Sunday, May 11, 2014

The Influence of Rock Types on Landscapes


The appearance and characteristic features of landforms are greatly influenced by the underlying rock type. Softer rocks like clay and shale are worn down much faster than harder rocks like granite.
The ancient rocks which dominate a great part of West Africa have been so greatly worn down by erosion that they now appear as peneplains. Granite domes for inselbergs have been formed where the old rocks resist erosion: and in some cases, such resistant high rocks produce high relief, such as the Jos Plateau of Nigeria, the Akwapim-Togo-Atacora ridges and the Birrimian uplands of Ghana, and the interior plateaux and mountains of Sierra Leone, Shales, schists and sandstones, being less resistant, form the much lower, rounded hills. Recent river sediments form flat plains.
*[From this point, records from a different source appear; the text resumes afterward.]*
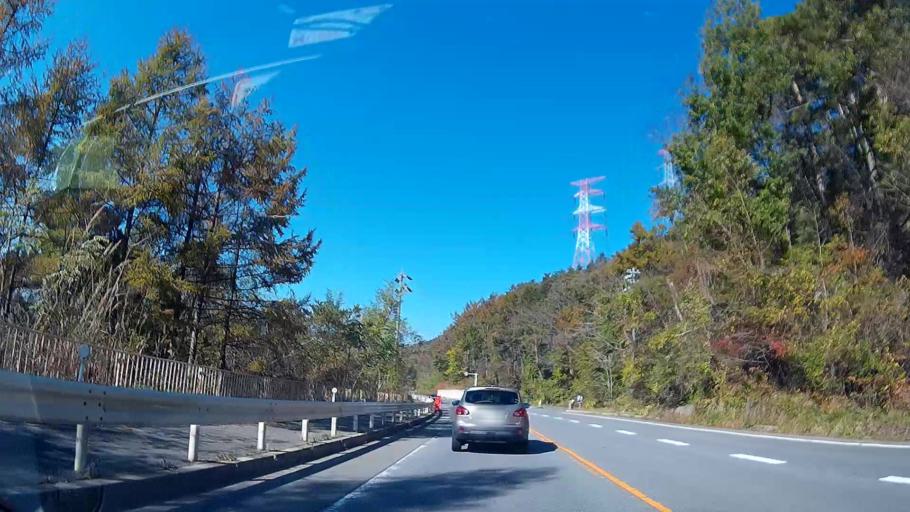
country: JP
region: Nagano
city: Okaya
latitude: 36.0876
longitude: 138.0264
Volcanic activities in some parts of West Africa had produced landscapes of high elevation such as the Cameroon Mountains; the Cameroon and Bamenda Highlands; the Jos Plateau of Nigeria; Cape Manuel, Goree and the Mamelles of Cape Verde. The islands of Fernando Po, Principe, Sao Tome and Annobon contain similar high reliefs too. The Sierra Leone Peninsula, which was formed from the basic intrusive rocks, now has erosion platforms of varying heights, whilst Cape Mountain of Liberia is another relief feature formed from Pre Cambrian (basic) intrusive rock.
Impressive scenic features in the form of gorges, scarps, etc., have been produced where running water and other agencies of denudation have heavily dissected or cut through the basic rocks. Such features are commonly seen on the Fouta Djallon Highlands of Guinea, and the scarps of Mali, south-western Burkina Faso and Mampong of Ghana, Limestones, resistant because of their permeability, form prominent steep sided hills such as those near Ipoh and in Perlis near Kuala Lumpur, Malaysia.